Data to examine Block Start

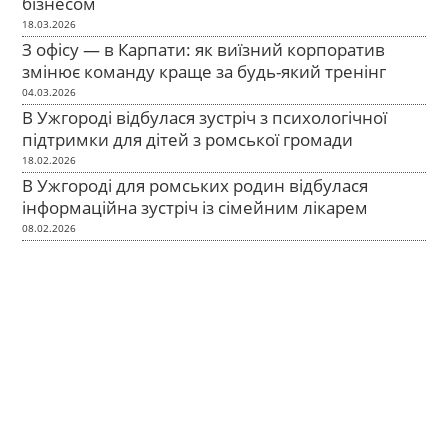
бізнесом
18.03.2026
З офісу — в Карпати: як виїзний корпоратив
змінює команду краще за будь-який тренінг
04.03.2026
В Ужгороді відбулася зустріч з психологічної
підтримки для дітей з ромської громади
18.02.2026
В Ужгороді для ромських родин відбулася
інформаційна зустріч із сімейним лікарем
08.02.2026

Data to examine Block End

• **Exercise prompt**: Transcribe every entry word for word, but skip the pictures.

• **Answer to this task**:
бізнесом
18.03.2026
З офісу — в Карпати: як виїзний корпоратив
змінює команду краще за будь-який тренінг
04.03.2026
В Ужгороді відбулася зустріч з психологічної
підтримки для дітей з ромської громади
18.02.2026
В Ужгороді для ромських родин відбулася
інформаційна зустріч із сімейним лікарем
08.02.2026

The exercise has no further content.